Over the past few months, the conversation around the possible legalisation of cannabis in Australia has grown a little louder.
The Green Party, both federally and in New South Wales, has introduced bills to legalise adult use, while the Legalise Cannabis Party has coordinated efforts across three states to allow small amounts for personal consumption.
That is all well and good, yet I fear the bills will face familiar opposition and encounter the same stigma that has unjustly demonised cannabis and the people who use it for decades.
This needs to stop.
Adult use, not recreational
Stigma around cannabis presents itself in various ways, and it starts with the term ‘recreational’. I resent that term. I have an adverse reaction when people say, “well that person is a rec user”.
Sometimes, the word is used to differentiate illicit use from those who seek legal medicinal cannabis from GPs, but often it is used to label a consumer who looks or speaks a certain way. It is a word laced with negative ‘stoner’ connotations.
People consume all sorts of different active substances for many different reasons. Maybe you have a double espresso in the morning to help you focus, many might enjoy a glass of wine or a couple of beers in the evening after a long day at work to reduce their stress levels or relax.
That is not stigmatised in the way cannabis is, even though cannabis performs the same type of role and is arguably less harmful.
If a product is safe and is consumed in a responsible way by an informed adult, who am I – or anyone for that matter – to say what is and what isn’t an acceptable use?
If someone is feeling anxious, or they need help sleeping at night, should they not be free to consume a safe, regulated product that gives them relief?
If it makes someone feel better does that not make it therapeutic? We normalise half bottle of wine every night – but demonise two puffs on a vape pen before bed.
Just because someone may not be taking a pharmaceutical product, or have not been formally diagnosed by a doctor, does not mean the benefits they receive aren’t real.
I’ll tell you this, if they told their GP ‘I’m highly anxious’ or ‘I have trouble sleeping’ they’d have a prescription for benzodiazepines/sedatives and other psychoactive medication faster than you could blink.
I feel that people who are using cannabis for anything other than cancer or MS are viewed as stoners or ‘recreational’ users. And that’s just not right.
What also needs to change is this concept of telling patients, and doctors, what a medicine should look like. What we should be focusing on is educating health care professionals on what medicine could look like.
We have a preconceived notion of a medicine’s appearance because that’s what we’ve been conditioned to expect.
The pharmaceutical veterans in the cannabis industry put a lot of energy into telling people what they should want, that cannabis should be a white pill, or a soft gel capsule, or a wafer.
But I’m not in the market to dictate what people should want, or what their medicine should look like. That’s a big pharma mentality.
It’s my job to listen to what patients and doctors want and fill those needs. What are doctors prescribing? What types of products are meeting patient needs? That’s what we’ll listen to at Tasmanian Botanics. And at the moment that product is predominantly flower.
The argument is that a more pharmaceutical-looking product will help grow and legitimise the market as more doctors will prescribe it. But how can it grow the market if that’s not what is proving to be effective treatment for patients?

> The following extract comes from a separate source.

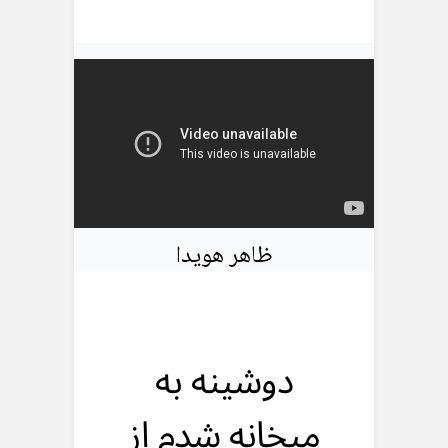
ظاهر هویدا
دوشینه به
میخانه شدم از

What is more legitimate than improved patient outcomes?
There are already enough formats of medicinal cannabis to cover the main routes of administration, being oral consumption and pulmonary absorption.

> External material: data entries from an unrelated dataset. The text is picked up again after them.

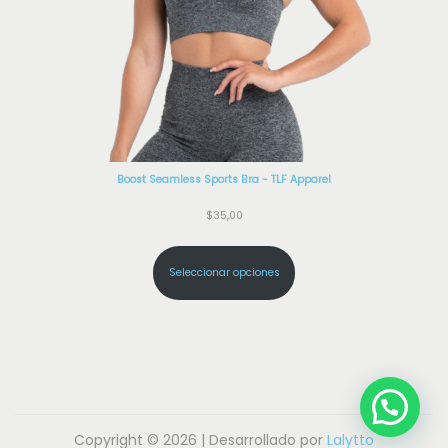
p
á
g
i
n
a
d
Boost Seamless Sports Bra - TLF Apparel
e
$
35,00
p
r
Seleccionar opciones
o
d
u
c
t
o
Copyright © 2026 | Desarrollado por
Lalytto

In general, softgel capsules containing cannabis oil will not work better than an oral solution of cannabis oil. Yes, there are emulsions that improve onset time and bioavailability, but that’s building a better mousetrap when we should be focused on proving this is a mouse worth catching.

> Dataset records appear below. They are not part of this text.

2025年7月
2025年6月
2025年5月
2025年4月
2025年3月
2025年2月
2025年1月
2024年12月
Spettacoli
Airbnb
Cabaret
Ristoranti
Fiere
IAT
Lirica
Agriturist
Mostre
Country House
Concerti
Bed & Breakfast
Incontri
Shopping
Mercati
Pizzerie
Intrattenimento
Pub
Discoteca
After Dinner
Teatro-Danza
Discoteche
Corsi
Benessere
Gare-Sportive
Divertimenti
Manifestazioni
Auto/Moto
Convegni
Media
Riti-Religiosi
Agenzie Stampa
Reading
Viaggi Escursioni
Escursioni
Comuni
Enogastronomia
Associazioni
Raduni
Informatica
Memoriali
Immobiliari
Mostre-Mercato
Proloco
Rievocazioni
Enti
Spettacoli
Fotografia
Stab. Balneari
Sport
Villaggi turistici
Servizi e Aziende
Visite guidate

And just because it looks like a pill doesn’t mean it will make you qualify for the Pharmaceutical Benefits Scheme.
We, as an industry should be focused on simplifying the cannabis landscape – and drive the messaging around how cannabis can significantly improve consumer outcomes both on its own and when combined with modern western medicine.
At Tasmanian Botanics, we are focused on growing and manufacturing products that provide the effective therapeutic benefits that Australians want, that is high quality and affordable.
If we do that – and we are – doctors will prescribe it and people will buy it. We’re addressing the needs of the market, and helping people gain access to cannabis that enables them to lead a better life.
If the people of Australia decide that should be easier for responsible adults to access, I believe that’s a step in the right direction.